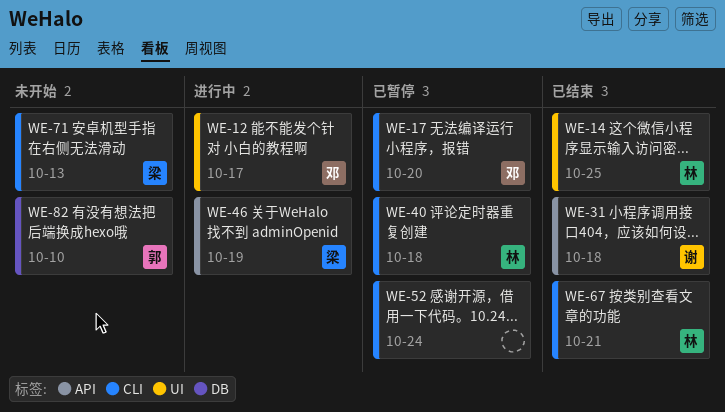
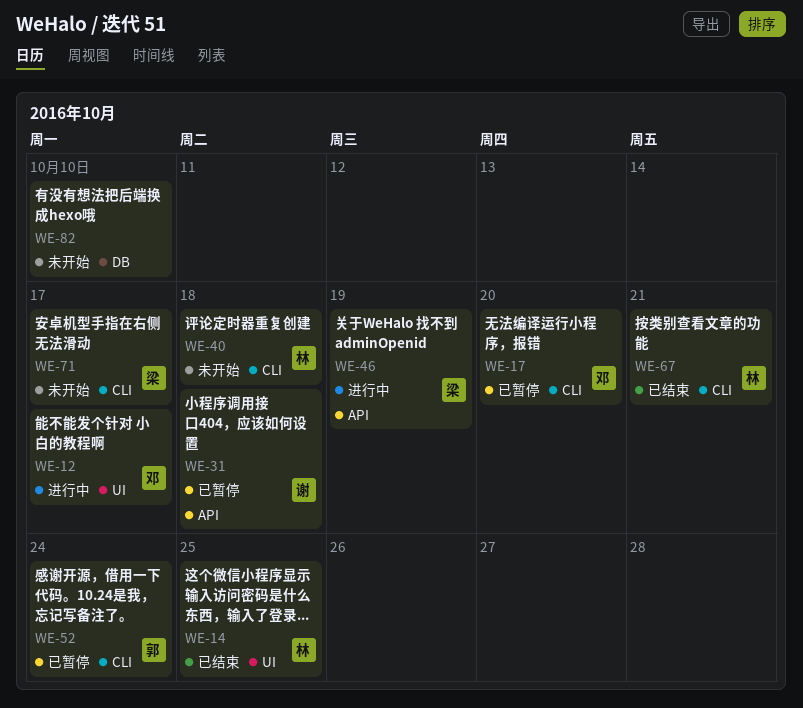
WE-31, status: 已结束 -> 已暂停
WE-40, status: 已暂停 -> 未开始
WE-52, owner: none -> 郭
WE-71, due: Oct 13 -> Oct 17
WE-82, owner: 郭 -> none

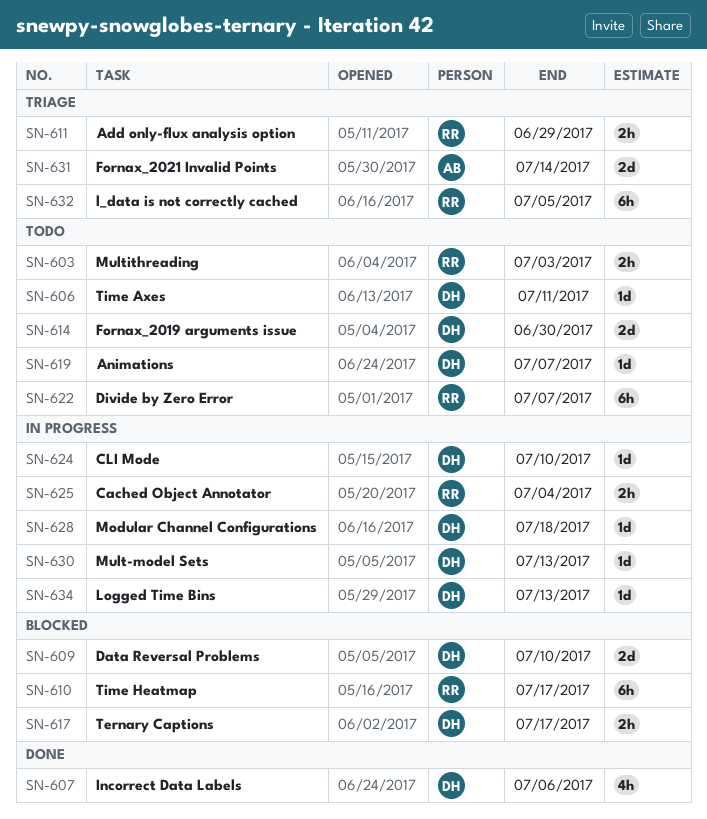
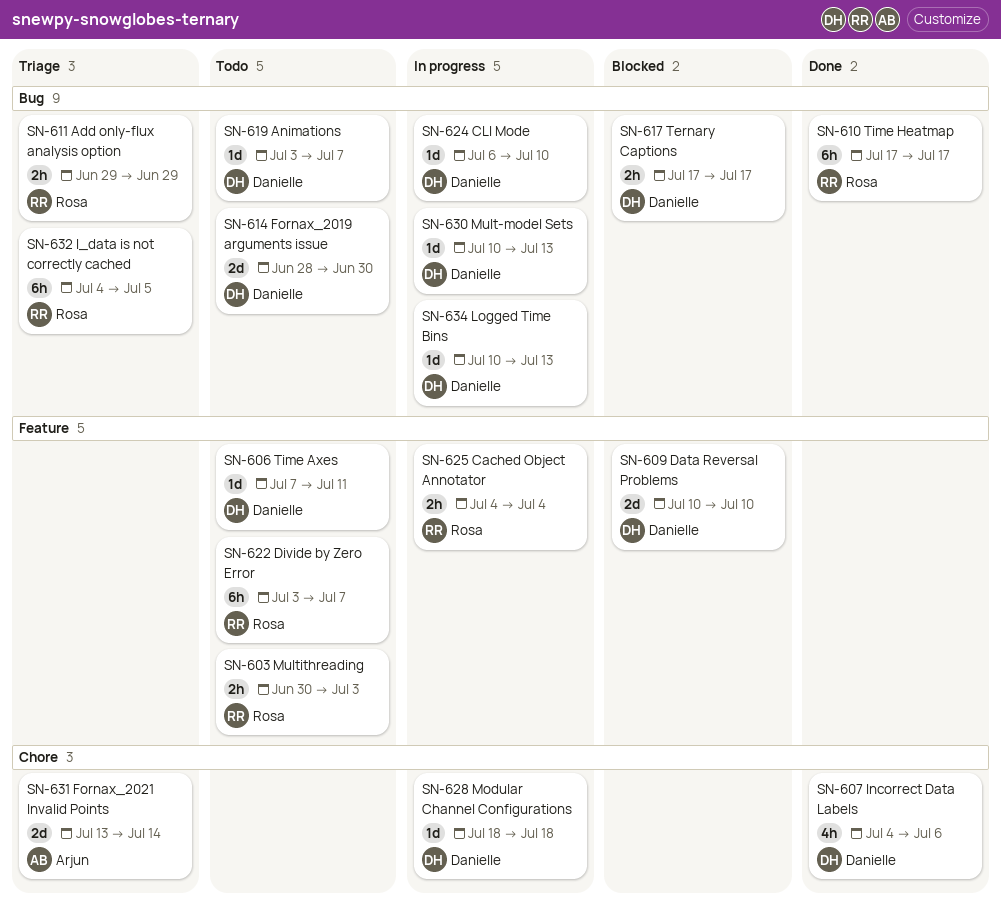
SN-610, status: Blocked -> Done

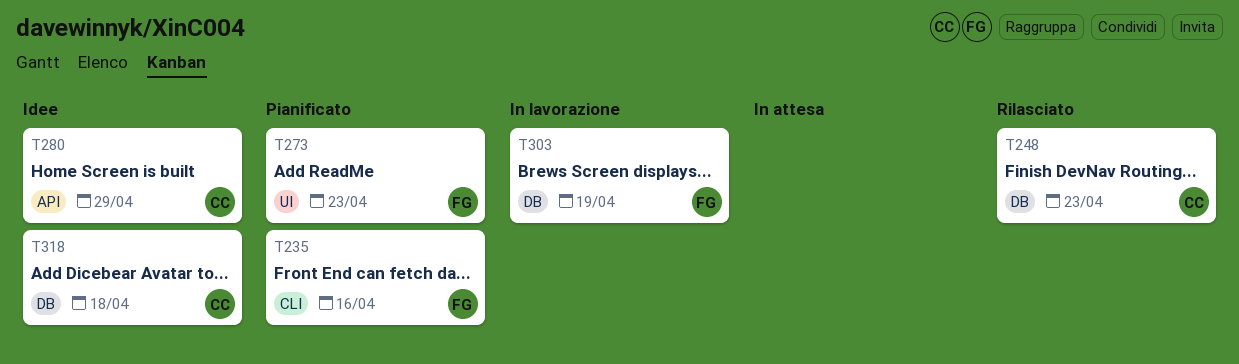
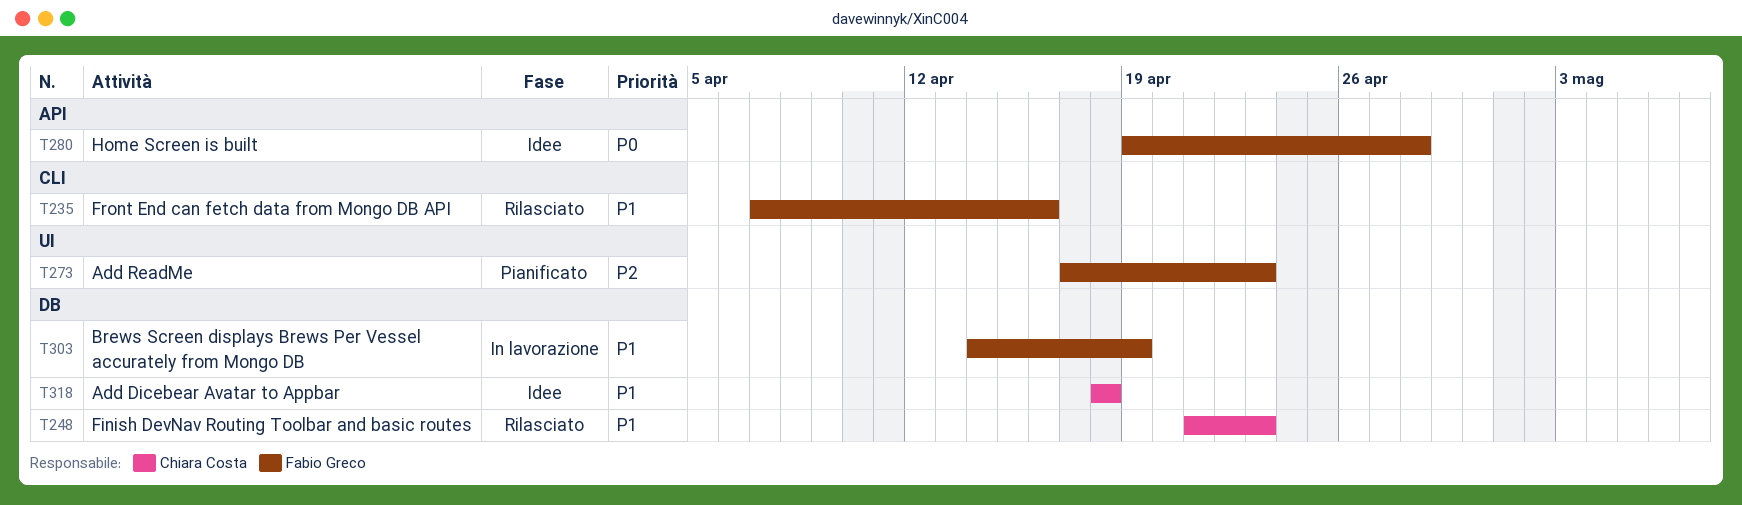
T235, status: Pianificato -> Rilasciato
T280, owner: Chiara Costa -> Fabio Greco
T280, due: Apr 29 -> Apr 28

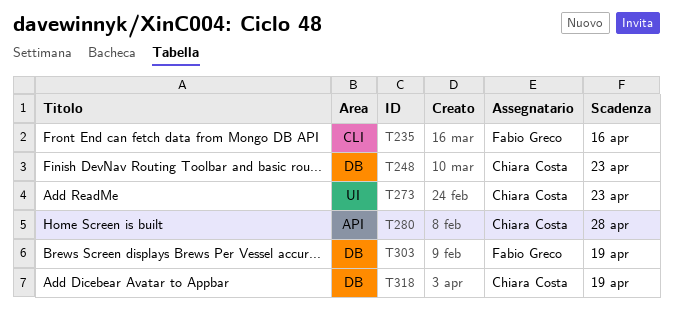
T273, owner: Fabio Greco -> Chiara Costa
T280, owner: Fabio Greco -> Chiara Costa
T318, due: Apr 18 -> Apr 19

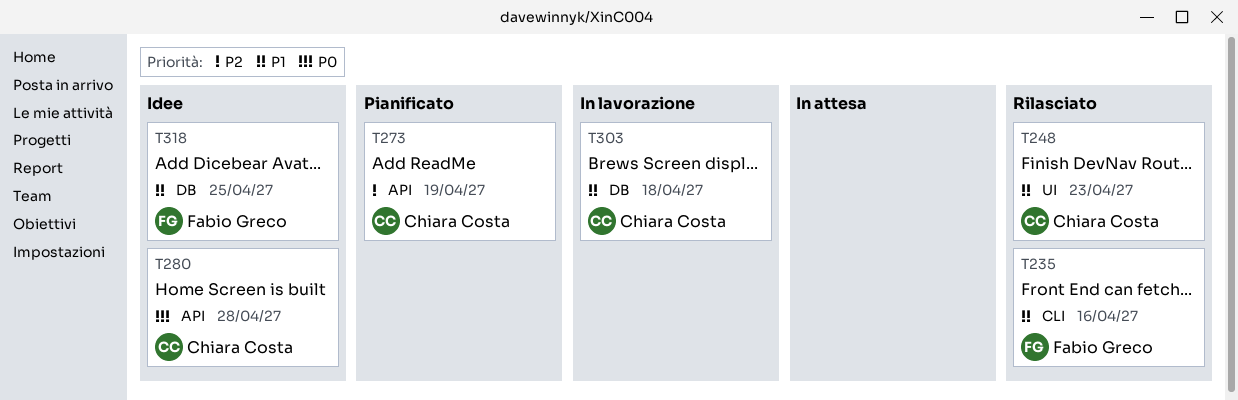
T248, label: DB -> UI
T273, label: UI -> API
T273, due: Apr 23 -> Apr 19
T303, owner: Fabio Greco -> Chiara Costa
T303, due: Apr 19 -> Apr 18
T318, owner: Chiara Costa -> Fabio Greco
T318, due: Apr 19 -> Apr 25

------------------------------------------------------------------------

— Required action —
Determine how many lines in the entries hold the string "Costa". Write only the number.

— Solution to this exercise —
5